About a year after the U.S. Federal Trade Commission and Apple (AAPL -0.35%) both lodged legal complaints against Qualcomm (QCOM 1.45%) over illegal anticompetitive practices, the European Commission has just announced that it is imposing a 997 million euro ($1.2 billion) fine against the mobile chip giant "for abuse of dominant market position."

The central allegation is that Qualcomm paid Apple billions of dollars for exclusivity, whereby Apple agreed not to purchase baseband modems from rival suppliers. These payments were royalty rebates for what Apple has called "extortion-level royalties," but the attached string of "forced" exclusivity may have crossed a legal line, and antitrust regulators aren't happy about it.

Side view of iPhone X

Some iPhone X models carry Intel modems. Image source: Apple.

The latest in a string of regulatory actions against Qualcomm

Apple and Qualcomm inked their first exclusivity deal in 2011, but it was renewed in 2013 through 2016. Intel (INTC -9.20%) promptly came onboard as a second modem supplier as soon as this deal expired. That exclusivity agreement only cemented Qualcomm's position as the dominant supplier of modems in the global market for the crucial chips that allow mobile devices to connect to cellular networks.
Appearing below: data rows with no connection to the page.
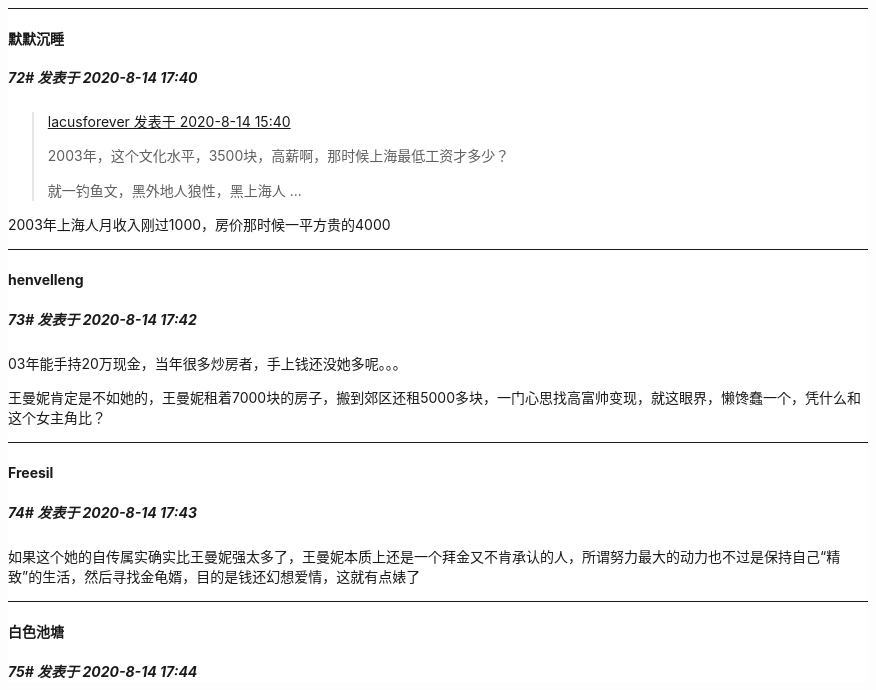 





-----

####  默默沉睡  
##### 72#       发表于 2020-8-14 17:40



<blockquote><a href="httphttps://bbs.saraba1st.com/2b/forum.php?mod=redirect&amp;goto=findpost&amp;pid=48428455&amp;ptid=1954703" target="_blank">lacusforever 发表于 2020-8-14 15:40</a>

2003年，这个文化水平，3500块，高薪啊，那时候上海最低工资才多少？


就一钓鱼文，黑外地人狼性，黑上海人 ...</blockquote>
2003年上海人月收入刚过1000，房价那时候一平方贵的4000







-----

####  henvelleng  
##### 73#       发表于 2020-8-14 17:42




03年能手持20万现金，当年很多炒房者，手上钱还没她多呢。。。


王曼妮肯定是不如她的，王曼妮租着7000块的房子，搬到郊区还租5000多块，一门心思找高富帅变现，就这眼界，懒馋蠢一个，凭什么和这个女主角比？







-----

####  Freesil  
##### 74#       发表于 2020-8-14 17:43




如果这个她的自传属实确实比王曼妮强太多了，王曼妮本质上还是一个拜金又不肯承认的人，所谓努力最大的动力也不过是保持自己“精致”的生活，然后寻找金龟婿，目的是钱还幻想爱情，这就有点婊了







-----

####  白色池塘  
##### 75#       发表于 2020-8-14 17:44


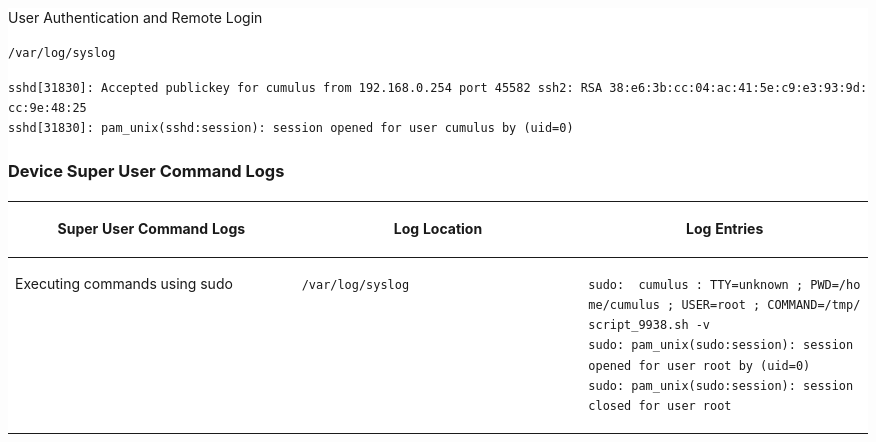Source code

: <tr class="odd">
<td><p>User Authentication and Remote Login</p></td>
<td><pre><code>/var/log/syslog</code></pre></td>
<td><pre><code>sshd[31830]: Accepted publickey for cumulus from 192.168.0.254 port 45582 ssh2: RSA 38:e6:3b:cc:04:ac:41:5e:c9:e3:93:9d:cc:9e:48:25
sshd[31830]: pam_unix(sshd:session): session opened for user cumulus by (uid=0)</code></pre></td>
</tr>
</tbody>
</table>

### Device Super User Command Logs

<table>
<colgroup>
<col style="width: 33%" />
<col style="width: 33%" />
<col style="width: 33%" />
</colgroup>
<thead>
<tr class="header">
<th><p>Super User Command Logs</p></th>
<th><p>Log Location</p></th>
<th><p>Log Entries</p></th>
</tr>
</thead>
<tbody>
<tr class="odd">
<td><p>Executing commands using sudo</p></td>
<td><pre><code>/var/log/syslog</code></pre></td>
<td><pre><code>sudo:  cumulus : TTY=unknown ; PWD=/home/cumulus ; USER=root ; COMMAND=/tmp/script_9938.sh -v
sudo: pam_unix(sudo:session): session opened for user root by (uid=0)
sudo: pam_unix(sudo:session): session closed for user root</code></pre></td>
</tr>
</tbody>
</table>
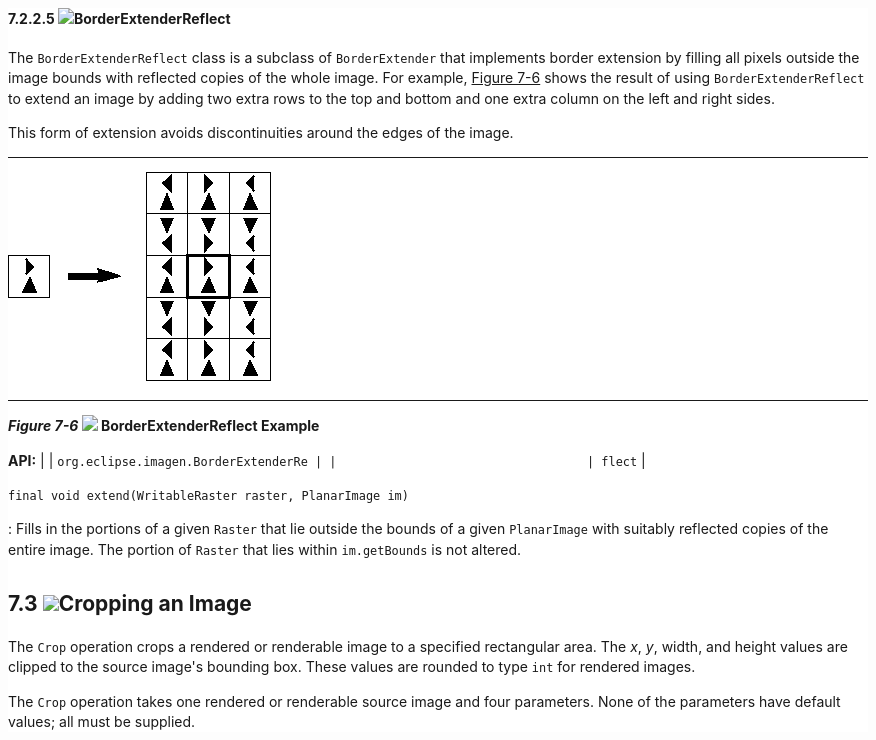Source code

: 
#### 7.2.2.5 ![](shared/space.gif)BorderExtenderReflect

The `BorderExtenderReflect` class is a subclass of `BorderExtender`
that implements border extension by filling all pixels outside the
image bounds with reflected copies of the whole image. For example,
[Figure 7-6](Image-enhance.doc.html#74693) shows the result of using
`BorderExtenderReflect` to extend an image by adding two extra rows to
the top and bottom and one extra column on the left and right sides.

This form of extension avoids discontinuities around the edges of the
image.


------------------------------------------------------------------------

![](Image-enhance.doc.anc3.gif)

------------------------------------------------------------------------


***Figure 7-6* ![](shared/sm-blank.gif) BorderExtenderReflect
Example**

**API:** 
|                                   | `org.eclipse.imagen.BorderExtenderRe |
|                                   | flect`                            |

    final void extend(WritableRaster raster, PlanarImage im)

:   Fills in the portions of a given `Raster` that lie outside the
    bounds of a given `PlanarImage` with suitably reflected copies of
    the entire image. The portion of `Raster` that lies within
    `im.getBounds` is not altered.


7.3 ![](shared/space.gif)Cropping an Image
------------------------------------------

The `Crop` operation crops a rendered or renderable image to a
specified rectangular area. The *x*, *y*, width, and height values are
clipped to the source image\'s bounding box. These values are rounded
to type `int` for rendered images.

The `Crop` operation takes one rendered or renderable source image and
four parameters. None of the parameters have default values; all must
be supplied.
From the European Commission's release:

The agreement made clear that Qualcomm would cease these payments, if Apple commercially launched a device with a chipset supplied by a rival. Furthermore, for most of the time the agreement was in place, Apple would have had to return to Qualcomm a large part of the payments it had received in the past, if it decided to switch suppliers. This meant that Qualcomm's rivals were denied the possibility to compete effectively for Apple's significant business, no matter how good their products were. They were also denied business opportunities with other customers that could have followed from securing Apple as a customer.

The agreement constitutes a breach of the European Union's antitrust regulations. The European Commission points out that while market dominance is not illegal, abuse of that position to restrict competition is. Between 2011 and 2016, the period that European regulators investigated, Qualcomm enjoyed over 90% market share, and Qualcomm's behavior only amplified existing barriers to entry, the most notable being the substantial research and development costs associated with developing modems and bringing them to market.

Qualcomm fights back

Apple has clearly cooperated with the European Commission. The release references Apple internal documents several times, and Apple cooperated with South Korean regulators last year in 2016 during that country's antitrust investigation. South Korea fined Qualcomm a record $865 million in December 2016, which is still pending in courts.

Qualcomm has appealed the decision, saying it "strongly disagrees" with the announcement, although the company does not detail its defense beyond vague statements that it is "confident [the Apple] agreement did not violate EU competition rules or adversely affect market competition or European consumers."

Slowly but surely, Qualcomm's anticompetitive playbook is coming to light, and those practices are now catching up to it in court.